Я подумал, что это продавцы полосатых палочек, ходячая реклама сигарет, и профилактически запыхтел своей трубкой, пустив в их сторону клуб ароматного дыма.
Однако ж барышни приблизились и заявили:
— Мы знаем, что вам нужно!
Рудаков отвечал, что пожил, стар, слабосилен и к тому же не способен к оплате. Синдерюшкин ковырялся носком ботинка в асфальте, а я злобно курил.
— Нет, — не унимались они. — Вот смотрите: майонез!
Меня передёрнуло.
— Нам не нужен майонез, — сдерживаясь, отвечал я.
— Глупости! Нужен. Вот смотрите, какие мы стройные! — сказали барышни, отчего-то похлопывая по своим округлостям и даже оглаживая их.
— Нет-нет! — отступили мы на шаг. — Мы не хотим никуда его добавлять!
— Его не нужно добавлять! — обрадовались зелёно-белые. — Вы будете его есть просто так! Просто так! Из пакетика! Смотрите, мы надрываем краешек...
Тут мы не стерпели и бросились по тропинке мимо тех домов, что риэлтерами зовётся “дешёвая панель”. Скоро начался лес, отделяющий одно городское пространство от другого.
Я уже как-то был в этом лесу, когда пришла мода целовать дубы.
Тогда один прогрессивный журналист призывал опроститься и приникнуть к корням. Некоторые принялись целовать дуб на Тверском бульваре, но эстетам этого было мало.

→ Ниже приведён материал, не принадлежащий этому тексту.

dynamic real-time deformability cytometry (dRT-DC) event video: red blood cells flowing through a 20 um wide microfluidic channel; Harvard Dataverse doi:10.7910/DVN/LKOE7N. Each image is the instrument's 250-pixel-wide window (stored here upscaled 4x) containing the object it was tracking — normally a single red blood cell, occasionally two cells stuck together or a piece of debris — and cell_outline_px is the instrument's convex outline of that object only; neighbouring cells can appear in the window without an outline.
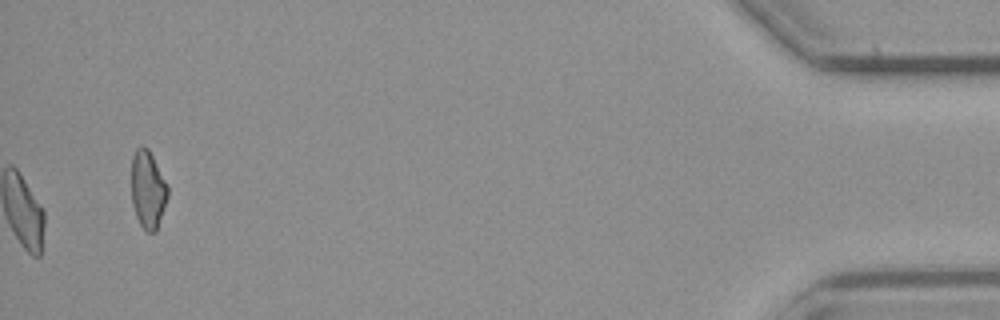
{"species": "common noctule bat (a hibernating species)", "species_latin": "Nyctalus noctula", "temperature_condition": "cold", "stored_images_in_passage": 53, "camera_frame_rate_fps": 3000, "um_per_image_px": 0.085, "animal": {"sex": "male", "body_mass_g": 23.1, "forearm_length_mm": 52.7}, "frame": {"image": 1, "passage_image": 53, "time_ms": 17.333, "image_size_px": [1000, 320], "cell_outline_px": [[168, 196], [156, 232], [148, 232], [140, 224], [136, 216], [132, 204], [132, 156], [136, 148], [148, 148], [168, 184]], "centroid_in_image_um": [12.58, 16.12], "position_along_channel_um": 422.6, "area_um2": 16.36}, "authors_computed_cell_mechanics": {"area_um2": 18.9006, "velocity_mm_per_s": 3.7227, "shape_relaxation_time_tau1_ms": null, "shape_relaxation_time_tau2_ms": 8.4295, "deformation_change_tau1": null, "deformation_change_tau2": 0.1462}}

Эти принялись целовать кору дуба повсеместно — в садах, парках и лесах. С этим я ещё разобрался и всё наверстал.
Поэтому мы выехали в этот лес рядом с окружной дорогой и целовались с дубами всю ночь напролёт, для того чтобы быть ближе к корням и не терять связи с почвой. Некоторые особо ветреные девушки целовались и с ясенями и с берёзами. Основательные в своей жизни мужчины, разумеется, ограничивались дубами.

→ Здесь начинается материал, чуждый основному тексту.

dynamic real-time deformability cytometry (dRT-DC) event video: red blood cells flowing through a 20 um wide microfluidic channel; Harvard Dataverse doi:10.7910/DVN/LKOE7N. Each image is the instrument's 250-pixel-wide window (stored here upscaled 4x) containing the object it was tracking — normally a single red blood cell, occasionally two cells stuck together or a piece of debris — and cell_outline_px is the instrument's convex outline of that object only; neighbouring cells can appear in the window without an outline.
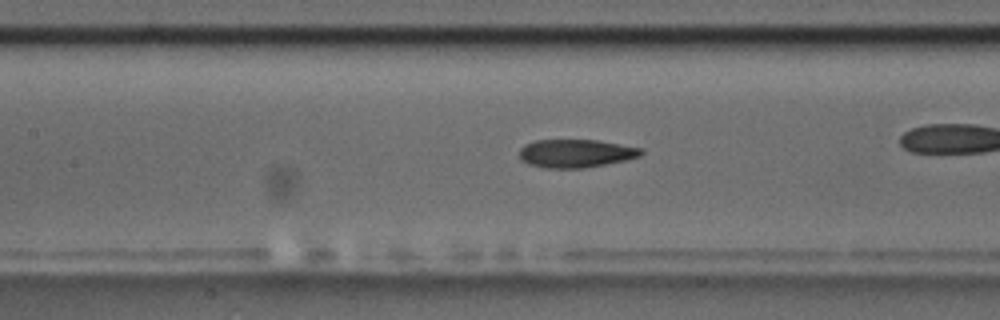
{"species": "common noctule bat (a hibernating species)", "species_latin": "Nyctalus noctula", "temperature_condition": "room temperature", "stored_images_in_passage": 46, "camera_frame_rate_fps": 3000, "um_per_image_px": 0.085, "animal": {"sex": "male", "body_mass_g": 17.5, "forearm_length_mm": 52.3}, "frame": {"image": 1, "passage_image": 27, "time_ms": 8.667, "image_size_px": [1000, 320], "cell_outline_px": [[644, 152], [640, 156], [624, 160], [584, 168], [544, 168], [528, 164], [520, 160], [520, 148], [524, 144], [536, 140], [596, 140], [640, 148]], "centroid_in_image_um": [48.88, 13.04], "position_along_channel_um": 158.5, "area_um2": 19.88}}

Но видели бы вы эти ясени!.. Это такие ясени, такие... Такие, что — ух! Сам бы поцеловал, еле сдержался.
А в это время все просвещённые граждане нашей страны смотрели конкурс “Евровидение”. С этим “Евровидением” каждый год происходит всё то же, что и с сошествием Благодатного Огня (прости, Господи!), — все собираются, начинают глазеть в телевизор, тревожиться, что будет...
И вот наконец удовлетворённо отваливаются в кресла: “Отстой! Слава богу, дрянь — всё как раньше. Будем жить!”
А тогда, на целовании дубов именно в этих местах, у меня и начались приключения.
Когда я решил купить себе воды с пузырьками, то уже понял, что дело неладно. Очередь передо мной не убывала — это как рой пчёл жужжали мокрые школьники, у которых был Последний Звонок. А в День Последнего Звонка, как известно, в моём городе творятся необычные вещи. Выпускники школ ходят повсюду в белых майках, дерутся с милиционерами и купаются в фонтане Парка культуры имени Горького. Эти — только готовились, покупали пиво, пили, покупали снова и бегали на задний двор магазина.
Однако это было только начало вчерашнего непростого дня.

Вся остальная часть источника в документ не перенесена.